• **Given information**:
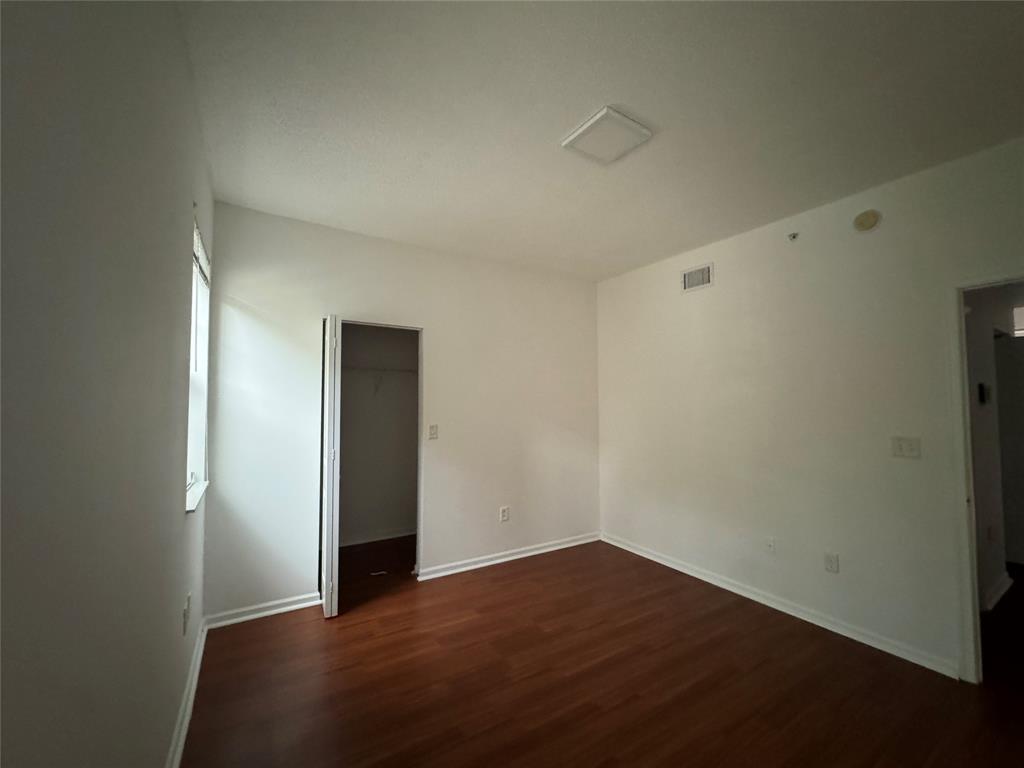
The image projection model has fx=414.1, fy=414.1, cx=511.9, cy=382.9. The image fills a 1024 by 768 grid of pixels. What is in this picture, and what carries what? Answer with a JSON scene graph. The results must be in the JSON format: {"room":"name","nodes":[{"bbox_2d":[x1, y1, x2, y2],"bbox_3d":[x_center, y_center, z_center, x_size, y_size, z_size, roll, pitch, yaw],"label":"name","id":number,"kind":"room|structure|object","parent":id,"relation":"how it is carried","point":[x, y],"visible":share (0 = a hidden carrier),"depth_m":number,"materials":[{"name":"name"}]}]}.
{"room":"bedroom","nodes":[
{"label":"bedroom","id":0,"kind":"room"},
{"bbox_2d":[0,0,213,767],"bbox_3d":[-0.874,0.091,0.791,0.154,2.736,4.579,2,-3,-32],"label":"left wall","id":1,"kind":"structure","parent":0,"point":[166,704],"depth_m":0.77,"materials":[{"name":"grey paint"}]},
{"bbox_2d":[182,592,191,635],"bbox_3d":[-1.455,1.030,1.854,0.016,0.136,0.090,2,-3,-32],"label":"wall socket","id":2,"kind":"object","parent":1,"relation":"attached to","point":[185,616],"visible":0.98,"depth_m":1.83,"materials":[{"name":"white"}]},
{"bbox_2d":[167,615,208,767],"bbox_3d":[-0.887,1.417,0.930,0.019,0.086,4.244,2,-3,-32],"label":"baseboard","id":3,"kind":"structure","parent":1,"relation":"attached to","point":[183,738],"depth_m":1.86,"materials":[{"name":"white paint"}]},
{"bbox_2d":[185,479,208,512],"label":"window sill","id":4,"kind":"structure","parent":1,"relation":"attached to","point":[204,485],"depth_m":2.10,"materials":[{"name":"white paint"}]},
{"bbox_2d":[185,220,211,511],"bbox_3d":[-1.624,-0.073,2.068,0.138,1.384,0.852,2,-3,-32],"label":"window","id":5,"kind":"structure","parent":1,"relation":"in","point":[198,401],"depth_m":2.35,"materials":[{"name":"white"}]},
{"bbox_2d":[192,221,210,286],"bbox_3d":[-1.615,-0.647,2.132,0.038,0.186,0.773,2,-3,-32],"label":"window blind","id":6,"kind":"object","parent":5,"relation":"attached to","point":[202,272],"visible":0.41,"depth_m":2.15,"materials":[{"name":"white plastic"}]},
{"bbox_2d":[338,323,418,546],"bbox_3d":[-1.394,0.258,4.057,1.889,2.728,0.835,2,-3,-32],"label":"closet wall","id":7,"kind":"structure","parent":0,"point":[344,461],"depth_m":4.39,"materials":[{"name":"paint"}]},
{"bbox_2d":[339,527,415,546],"bbox_3d":[-1.510,1.584,4.214,1.597,0.079,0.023,2,-3,-32],"label":"closet baseboard","id":8,"kind":"structure","parent":7,"relation":"attached to","point":[363,541],"depth_m":4.28,"materials":[{"name":"white paint"}]},
{"bbox_2d":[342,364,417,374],"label":"closet shelf","id":9,"kind":"object","parent":7,"relation":"attached to","point":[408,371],"visible":0.6,"depth_m":4.13,"materials":[{"name":"white"}]},
{"bbox_2d":[200,202,602,622],"bbox_3d":[-0.533,0.237,3.595,3.375,2.749,0.125,2,-3,-32],"label":"back wall","id":10,"kind":"structure","parent":0,"point":[346,302],"depth_m":3.28,"materials":[{"name":"white paint"}]},
{"bbox_2d":[204,591,325,628],"bbox_3d":[-1.645,1.518,2.788,0.681,0.080,0.020,2,-3,-32],"label":"baseboard","id":11,"kind":"structure","parent":10,"relation":"attached to","point":[283,609],"depth_m":2.76,"materials":[{"name":"white paint"}]},
{"bbox_2d":[319,316,341,617],"bbox_3d":[-1.301,0.547,2.928,0.088,2.013,0.432,2,-3,-32],"label":"closet door","id":12,"kind":"structure","parent":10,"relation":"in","point":[325,399],"depth_m":2.75,"materials":[{"name":"white paint"}]},
{"bbox_2d":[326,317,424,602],"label":"closet door frame","id":13,"kind":"object","parent":10,"relation":"in","point":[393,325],"visible":0.7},
{"bbox_2d":[428,424,438,439],"bbox_3d":[-0.661,0.407,3.461,0.073,0.118,0.018,2,-3,-32],"label":"light switch","id":14,"kind":"object","parent":10,"relation":"attached to","point":[431,433],"visible":0.99,"depth_m":3.46,"materials":[{"name":"white plastic"}]},
{"bbox_2d":[499,506,509,521],"bbox_3d":[-0.067,1.184,3.744,0.076,0.128,0.009,2,-3,-32],"label":"wall socket","id":15,"kind":"object","parent":10,"relation":"attached to","point":[505,510],"visible":0.99,"depth_m":3.74,"materials":[{"name":"white plastic"}]},
{"bbox_2d":[417,532,600,580],"bbox_3d":[0.090,1.573,3.847,1.954,0.079,0.021,2,-3,-32],"label":"baseboard","id":16,"kind":"structure","parent":10,"relation":"attached to","point":[539,551],"depth_m":3.73,"materials":[{"name":"white paint"}]},
{"bbox_2d":[175,0,1023,282],"bbox_3d":[0.583,-1.247,2.340,4.000,0.112,5.411,2,-3,-32],"label":"ceiling","id":17,"kind":"structure","parent":0,"point":[556,132],"depth_m":1.83,"materials":[{"name":"white paint"}]},
{"bbox_2d":[561,106,652,164],"bbox_3d":[0.458,-1.203,2.036,0.318,0.029,0.309,2,-3,-32],"label":"ceiling light","id":18,"kind":"object","parent":17,"relation":"attached to","point":[601,117],"visible":0.99,"depth_m":2.00,"materials":[{"name":"white"}]},
{"bbox_2d":[182,533,1023,767],"bbox_3d":[1.401,1.600,2.502,5.762,0.100,6.018,2,-3,-32],"label":"floor","id":19,"kind":"structure","parent":0,"point":[533,571],"depth_m":2.11,"materials":[{"name":"brown wood"}]},
{"bbox_2d":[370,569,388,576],"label":"debris","id":20,"kind":"object","parent":19,"relation":"on","point":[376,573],"visible":0.98,"depth_m":3.46,"materials":[{"name":"white paper"}]},
{"bbox_2d":[596,134,1023,680],"bbox_3d":[2.046,0.213,2.774,0.127,2.741,4.286,2,-3,-32],"label":"right wall","id":21,"kind":"structure","parent":0,"point":[707,302],"depth_m":2.72,"materials":[{"name":"white paint"}]},
{"bbox_2d":[682,263,712,291],"bbox_3d":[1.538,-0.876,3.455,0.014,0.187,0.281,2,-3,-32],"label":"air vent","id":22,"kind":"object","parent":21,"relation":"attached to","point":[704,272],"visible":0.99,"depth_m":3.45,"materials":[{"name":"white metal"}]},
{"bbox_2d":[765,537,775,553],"bbox_3d":[1.818,1.146,2.925,0.014,0.118,0.072,2,-3,-32],"label":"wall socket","id":23,"kind":"object","parent":21,"relation":"attached to","point":[770,543],"visible":0.98,"depth_m":2.92,"materials":[{"name":"white plastic"}]},
{"bbox_2d":[601,532,960,679],"bbox_3d":[1.648,1.545,3.209,0.017,0.081,2.756,2,-3,-32],"label":"baseboard","id":24,"kind":"structure","parent":21,"relation":"attached to","point":[671,564],"depth_m":2.73,"materials":[{"name":"white paint"}]},
{"bbox_2d":[787,231,798,241],"bbox_3d":[1.918,-1.004,2.836,0.056,0.052,0.053,2,-3,-32],"label":"sprinkler head","id":25,"kind":"object","parent":21,"relation":"attached to","point":[793,235],"visible":0.98,"depth_m":2.83},
{"bbox_2d":[824,552,838,573],"bbox_3d":[2.022,1.139,2.627,0.009,0.119,0.071,2,-3,-32],"label":"wall socket","id":26,"kind":"object","parent":21,"relation":"attached to","point":[830,564],"visible":0.98,"depth_m":2.62,"materials":[{"name":"white plastic"}]},
{"bbox_2d":[853,209,880,231],"bbox_3d":[2.155,-0.997,2.529,0.037,0.129,0.131,2,-3,-32],"label":"smoke detector","id":27,"kind":"object","parent":21,"relation":"attached to","point":[866,226],"visible":0.99,"depth_m":2.51,"materials":[{"name":"beige plastic"}]},
{"bbox_2d":[890,436,920,458],"bbox_3d":[2.238,0.366,2.357,0.018,0.117,0.119,2,-3,-32],"label":"light switch","id":28,"kind":"object","parent":21,"relation":"attached to","point":[899,448],"visible":0.98,"depth_m":2.36,"materials":[{"name":"white plastic"}]},
{"bbox_2d":[947,269,1023,683],"bbox_3d":[2.583,0.499,1.851,0.153,2.068,0.896,2,-3,-32],"label":"door frame","id":29,"kind":"structure","parent":21,"relation":"in","point":[959,287],"depth_m":2.14,"materials":[{"name":"white paint"}]},
{"bbox_2d":[964,283,1023,613],"bbox_3d":[3.521,0.225,3.138,2.918,2.720,0.130,2,-3,-32],"label":"hallway wall","id":30,"kind":"structure","parent":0,"point":[986,411],"depth_m":3.12,"materials":[{"name":"paint"}]},
{"bbox_2d":[977,382,989,404],"bbox_3d":[3.559,0.073,3.131,0.111,0.161,0.031,2,-3,-32],"label":"thermostat","id":31,"kind":"object","parent":30,"relation":"attached to","point":[980,386],"visible":0.96,"depth_m":3.10,"materials":[{"name":"black"}]},
{"bbox_2d":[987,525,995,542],"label":"hallway socket","id":32,"kind":"object","parent":30,"relation":"attached to","point":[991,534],"visible":0.98,"depth_m":3.11,"materials":[{"name":"white"}]},
{"bbox_2d":[983,571,1013,611],"bbox_3d":[3.378,1.529,2.930,1.674,0.089,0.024,2,-3,-32],"label":"hallway baseboard","id":33,"kind":"structure","parent":30,"relation":"attached to","point":[1001,592],"depth_m":3.03,"materials":[{"name":"white paint"}]},
{"bbox_2d":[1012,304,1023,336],"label":"hallway window","id":34,"kind":"structure","parent":30,"relation":"in","point":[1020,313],"depth_m":3.78,"materials":[{"name":"white"}]}
]}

• **Exercise description**: Search the material above for the word "room", and return each line that holds it.

• **Exercise answer**:
The image projection model has fx=414.1, fy=414.1, cx=511.9, cy=382.9. The image fills a 1024 by 768 grid of pixels. What is in this picture, and what carries what? Answer with a JSON scene graph. The results must be in the JSON format: {"room":"name","nodes":[{"bbox_2d":[x1, y1, x2, y2],"bbox_3d":[x_center, y_center, z_center, x_size, y_size, z_size, roll, pitch, yaw],"label":"name","id":number,"kind":"room|structure|object","parent":id,"relation":"how it is carried","point":[x, y],"visible":share (0 = a hidden carrier),"depth_m":number,"materials":[{"name":"name"}]}]}.
{"room":"bedroom","nodes":[
{"label":"bedroom","id":0,"kind":"room"},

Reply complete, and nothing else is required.